Reproduce word for word the part of the Druid caching thread that opens with the words containing "Hope this helps!" and closes with "segments to host.".

_SOURCE PASSAGE:_

—————

How to cache all historical data in memory

I would want to fit all historical data into the cache

How big should the cache size be to fit 1 GB of physical segments?

if I set “druid.cache.sizeInBytes” big enough, there won’t be any reading requests to S3 because it all fits into cache?

if I disable “druid.historical.cache.useCache” then Broker query would trigger s3 request?

Hey Shilpa,

The druid.cache* configuration options refer to a query results cache, so this won’t influence whether segments are stored in memory or not.

When an historical starts up it loads segments from deep storage (s3 in your case) onto its disk and mmaps those files.

You can configure the maximum total size of segments assigned to an historical through the “druid.server.maxSize” parameter. If you set this below the amount of free memory on the machine, the segments will remain in memory. If the size of all segments assigned to an historical is greater than the amount of memory available queries will result in disk io as the kernel shifts pages between disk and memory.

Best regards,

Dylan

Thank you Dylan Wylie!!!

is the “druid.server.maxSize” set based on disk size or memory?

druid.server.maxSize refers to the amount of disk space you want to make available for segments on that historical.

One concept you mentioned that I think is worth adjusting - queries will never trigger a reading request from deep storage (S3). Queries can only serve data that has already been loaded from deep storage into the historical’s segment cache (which is influenced by druid.server.maxSize, as this is the value reported to the coordinator to be the maximum amount of segments that should be assigned to this historical). Hence, you should make sure that the total of druid.server.maxSize across all of your historical nodes is greater than the amount of segment data you wish to be available for queries.

Hope this helps!

David

What does control whether the segments load to memory or not? I am having trouble with our historical nodes not holding them in memory even though there is available memory and over 40 GB of segments to host.

Thanks in advance,

Josh

—————

_ENTRIES SHOWN:_
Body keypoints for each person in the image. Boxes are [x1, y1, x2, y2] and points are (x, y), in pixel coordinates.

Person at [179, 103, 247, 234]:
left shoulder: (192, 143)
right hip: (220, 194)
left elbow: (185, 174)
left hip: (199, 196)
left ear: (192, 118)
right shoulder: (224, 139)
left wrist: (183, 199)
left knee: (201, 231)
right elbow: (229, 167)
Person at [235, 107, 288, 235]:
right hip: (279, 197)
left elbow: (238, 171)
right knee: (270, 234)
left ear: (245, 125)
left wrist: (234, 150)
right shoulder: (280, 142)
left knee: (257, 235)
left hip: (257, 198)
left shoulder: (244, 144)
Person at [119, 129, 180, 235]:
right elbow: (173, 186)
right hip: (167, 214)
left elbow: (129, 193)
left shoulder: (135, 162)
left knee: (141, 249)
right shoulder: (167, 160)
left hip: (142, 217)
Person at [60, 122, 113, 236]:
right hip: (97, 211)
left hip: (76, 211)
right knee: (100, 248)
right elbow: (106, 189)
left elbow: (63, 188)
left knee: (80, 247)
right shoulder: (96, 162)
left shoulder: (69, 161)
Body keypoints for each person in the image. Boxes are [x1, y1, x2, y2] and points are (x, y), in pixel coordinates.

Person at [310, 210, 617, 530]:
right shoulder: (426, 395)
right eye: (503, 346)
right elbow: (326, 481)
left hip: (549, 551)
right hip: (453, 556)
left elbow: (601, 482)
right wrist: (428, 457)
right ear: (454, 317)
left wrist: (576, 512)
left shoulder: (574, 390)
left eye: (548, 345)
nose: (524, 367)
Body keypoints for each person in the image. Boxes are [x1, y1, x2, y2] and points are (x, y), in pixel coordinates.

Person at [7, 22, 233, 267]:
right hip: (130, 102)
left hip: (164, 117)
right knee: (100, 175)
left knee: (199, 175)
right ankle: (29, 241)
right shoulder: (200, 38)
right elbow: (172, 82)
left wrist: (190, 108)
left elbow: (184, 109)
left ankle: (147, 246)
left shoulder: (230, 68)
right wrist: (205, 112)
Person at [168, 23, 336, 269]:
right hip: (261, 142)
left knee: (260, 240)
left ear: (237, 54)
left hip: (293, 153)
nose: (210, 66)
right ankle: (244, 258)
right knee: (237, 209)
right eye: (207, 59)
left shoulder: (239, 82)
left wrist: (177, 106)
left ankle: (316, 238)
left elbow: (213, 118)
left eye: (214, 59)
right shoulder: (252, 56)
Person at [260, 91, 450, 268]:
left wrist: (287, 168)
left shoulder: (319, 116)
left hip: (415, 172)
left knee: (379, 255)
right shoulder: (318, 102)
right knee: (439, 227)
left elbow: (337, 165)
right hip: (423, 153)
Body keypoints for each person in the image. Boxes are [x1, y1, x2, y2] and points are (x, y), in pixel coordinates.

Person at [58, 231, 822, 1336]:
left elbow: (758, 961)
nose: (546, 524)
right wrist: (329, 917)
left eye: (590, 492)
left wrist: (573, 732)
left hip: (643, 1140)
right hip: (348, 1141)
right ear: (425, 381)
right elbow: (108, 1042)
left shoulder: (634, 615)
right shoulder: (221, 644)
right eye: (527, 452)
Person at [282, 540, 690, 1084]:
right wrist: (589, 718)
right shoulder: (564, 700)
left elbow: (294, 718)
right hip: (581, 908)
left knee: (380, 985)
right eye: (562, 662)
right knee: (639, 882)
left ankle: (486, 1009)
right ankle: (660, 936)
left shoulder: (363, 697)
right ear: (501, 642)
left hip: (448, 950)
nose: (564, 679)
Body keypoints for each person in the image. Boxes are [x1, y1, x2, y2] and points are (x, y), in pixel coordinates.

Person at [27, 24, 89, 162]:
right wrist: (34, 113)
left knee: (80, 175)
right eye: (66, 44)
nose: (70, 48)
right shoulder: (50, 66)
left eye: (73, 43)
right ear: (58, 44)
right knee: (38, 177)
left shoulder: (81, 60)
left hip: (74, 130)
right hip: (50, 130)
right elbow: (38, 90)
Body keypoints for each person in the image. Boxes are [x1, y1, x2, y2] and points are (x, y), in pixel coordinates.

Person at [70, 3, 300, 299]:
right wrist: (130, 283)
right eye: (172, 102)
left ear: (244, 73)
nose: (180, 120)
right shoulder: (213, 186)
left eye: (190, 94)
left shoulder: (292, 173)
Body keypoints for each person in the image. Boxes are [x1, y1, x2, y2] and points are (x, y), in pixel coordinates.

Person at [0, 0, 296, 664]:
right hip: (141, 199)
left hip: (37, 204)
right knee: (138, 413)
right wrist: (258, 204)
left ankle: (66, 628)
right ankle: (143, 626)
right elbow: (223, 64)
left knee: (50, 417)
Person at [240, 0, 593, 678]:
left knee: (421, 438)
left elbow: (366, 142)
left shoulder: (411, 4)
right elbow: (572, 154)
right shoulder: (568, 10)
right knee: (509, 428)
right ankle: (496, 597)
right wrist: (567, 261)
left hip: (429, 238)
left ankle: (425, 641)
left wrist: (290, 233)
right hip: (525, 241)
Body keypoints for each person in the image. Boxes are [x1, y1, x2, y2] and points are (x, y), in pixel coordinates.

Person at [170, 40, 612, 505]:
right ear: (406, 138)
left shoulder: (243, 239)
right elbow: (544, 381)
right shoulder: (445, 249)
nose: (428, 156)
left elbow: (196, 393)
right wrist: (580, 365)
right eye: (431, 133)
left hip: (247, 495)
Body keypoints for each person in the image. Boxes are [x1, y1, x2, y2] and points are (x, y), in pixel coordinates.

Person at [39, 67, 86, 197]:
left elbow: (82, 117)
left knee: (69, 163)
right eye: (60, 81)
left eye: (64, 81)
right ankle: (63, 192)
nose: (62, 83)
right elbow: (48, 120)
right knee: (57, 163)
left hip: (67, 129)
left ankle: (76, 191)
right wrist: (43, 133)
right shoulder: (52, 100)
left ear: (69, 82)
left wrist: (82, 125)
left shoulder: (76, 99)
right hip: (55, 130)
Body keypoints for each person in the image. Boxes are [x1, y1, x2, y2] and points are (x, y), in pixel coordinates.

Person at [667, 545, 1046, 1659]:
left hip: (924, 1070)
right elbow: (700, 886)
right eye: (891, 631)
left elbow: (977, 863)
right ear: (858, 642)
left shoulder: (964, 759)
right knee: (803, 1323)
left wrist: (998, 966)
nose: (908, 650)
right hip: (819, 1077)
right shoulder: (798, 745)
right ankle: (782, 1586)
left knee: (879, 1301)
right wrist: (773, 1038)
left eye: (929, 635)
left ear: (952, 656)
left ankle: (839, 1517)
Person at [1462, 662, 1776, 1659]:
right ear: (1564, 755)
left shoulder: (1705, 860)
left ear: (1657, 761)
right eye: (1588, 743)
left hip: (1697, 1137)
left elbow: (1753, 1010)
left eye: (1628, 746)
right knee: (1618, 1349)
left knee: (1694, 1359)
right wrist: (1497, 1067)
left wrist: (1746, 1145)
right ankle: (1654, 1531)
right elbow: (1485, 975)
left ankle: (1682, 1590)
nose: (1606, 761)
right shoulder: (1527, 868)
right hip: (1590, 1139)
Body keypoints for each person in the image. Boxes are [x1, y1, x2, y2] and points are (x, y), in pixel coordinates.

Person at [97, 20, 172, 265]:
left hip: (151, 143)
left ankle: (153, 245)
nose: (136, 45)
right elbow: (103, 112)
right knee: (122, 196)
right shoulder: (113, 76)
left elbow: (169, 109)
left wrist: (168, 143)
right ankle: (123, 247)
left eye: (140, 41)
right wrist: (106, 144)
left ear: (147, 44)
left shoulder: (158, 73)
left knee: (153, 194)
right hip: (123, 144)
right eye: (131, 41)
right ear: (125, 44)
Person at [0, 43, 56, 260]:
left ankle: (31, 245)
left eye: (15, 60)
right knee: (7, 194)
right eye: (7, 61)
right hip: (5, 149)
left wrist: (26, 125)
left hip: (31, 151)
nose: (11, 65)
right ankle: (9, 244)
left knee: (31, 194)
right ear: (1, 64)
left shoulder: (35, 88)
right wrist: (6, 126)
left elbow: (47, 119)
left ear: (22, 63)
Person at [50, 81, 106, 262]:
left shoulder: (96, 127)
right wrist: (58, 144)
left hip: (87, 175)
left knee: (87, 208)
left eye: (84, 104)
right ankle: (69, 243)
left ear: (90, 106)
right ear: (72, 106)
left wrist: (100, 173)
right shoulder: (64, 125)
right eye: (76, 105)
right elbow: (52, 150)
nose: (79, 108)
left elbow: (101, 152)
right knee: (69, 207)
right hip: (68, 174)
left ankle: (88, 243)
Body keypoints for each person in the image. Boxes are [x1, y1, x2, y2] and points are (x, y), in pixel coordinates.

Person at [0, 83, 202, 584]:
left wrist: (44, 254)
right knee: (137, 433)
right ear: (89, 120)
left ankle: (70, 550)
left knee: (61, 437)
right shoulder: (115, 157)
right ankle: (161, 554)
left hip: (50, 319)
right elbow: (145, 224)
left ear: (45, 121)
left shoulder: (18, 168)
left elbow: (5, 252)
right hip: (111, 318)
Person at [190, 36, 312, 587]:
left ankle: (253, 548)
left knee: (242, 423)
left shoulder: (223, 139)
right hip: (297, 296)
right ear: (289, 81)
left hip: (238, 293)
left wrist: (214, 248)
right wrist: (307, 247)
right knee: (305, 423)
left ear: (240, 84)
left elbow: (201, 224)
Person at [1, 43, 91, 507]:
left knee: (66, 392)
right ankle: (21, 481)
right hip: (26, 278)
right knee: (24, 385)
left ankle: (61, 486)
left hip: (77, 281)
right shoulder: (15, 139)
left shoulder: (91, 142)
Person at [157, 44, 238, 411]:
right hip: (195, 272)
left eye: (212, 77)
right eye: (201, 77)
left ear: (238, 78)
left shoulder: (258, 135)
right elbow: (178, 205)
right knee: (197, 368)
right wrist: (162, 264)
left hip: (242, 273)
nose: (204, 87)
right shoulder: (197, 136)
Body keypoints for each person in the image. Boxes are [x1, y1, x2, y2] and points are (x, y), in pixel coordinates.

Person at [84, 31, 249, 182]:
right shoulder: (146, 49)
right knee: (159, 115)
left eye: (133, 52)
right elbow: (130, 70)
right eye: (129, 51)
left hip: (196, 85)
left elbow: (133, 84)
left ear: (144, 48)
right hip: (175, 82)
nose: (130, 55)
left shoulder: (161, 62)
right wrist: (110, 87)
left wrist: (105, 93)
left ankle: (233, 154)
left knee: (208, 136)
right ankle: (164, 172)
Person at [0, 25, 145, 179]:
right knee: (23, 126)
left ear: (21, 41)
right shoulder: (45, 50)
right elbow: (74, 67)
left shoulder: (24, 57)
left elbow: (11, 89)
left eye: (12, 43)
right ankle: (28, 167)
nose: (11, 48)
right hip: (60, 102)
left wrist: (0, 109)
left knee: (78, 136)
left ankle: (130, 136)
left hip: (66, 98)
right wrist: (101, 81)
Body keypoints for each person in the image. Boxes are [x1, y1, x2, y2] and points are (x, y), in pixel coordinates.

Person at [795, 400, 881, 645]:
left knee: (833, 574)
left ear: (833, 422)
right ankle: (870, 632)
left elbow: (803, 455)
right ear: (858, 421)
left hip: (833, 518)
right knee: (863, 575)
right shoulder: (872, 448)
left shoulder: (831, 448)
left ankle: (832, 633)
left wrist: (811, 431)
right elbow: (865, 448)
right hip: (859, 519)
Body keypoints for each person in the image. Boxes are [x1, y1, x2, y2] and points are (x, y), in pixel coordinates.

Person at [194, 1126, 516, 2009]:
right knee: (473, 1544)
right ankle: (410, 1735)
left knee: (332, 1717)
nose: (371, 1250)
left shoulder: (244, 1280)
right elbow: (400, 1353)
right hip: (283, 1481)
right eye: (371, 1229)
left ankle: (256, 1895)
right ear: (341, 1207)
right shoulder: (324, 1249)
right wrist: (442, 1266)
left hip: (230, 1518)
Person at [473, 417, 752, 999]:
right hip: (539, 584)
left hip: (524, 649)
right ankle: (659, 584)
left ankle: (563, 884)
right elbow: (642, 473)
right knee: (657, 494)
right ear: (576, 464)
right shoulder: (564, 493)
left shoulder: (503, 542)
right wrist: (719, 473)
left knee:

—————

_WRITTEN RESPONSE:_
Hope this helps!

David

What does control whether the segments load to memory or not? I am having trouble with our historical nodes not holding them in memory even though there is available memory and over 40 GB of segments to host.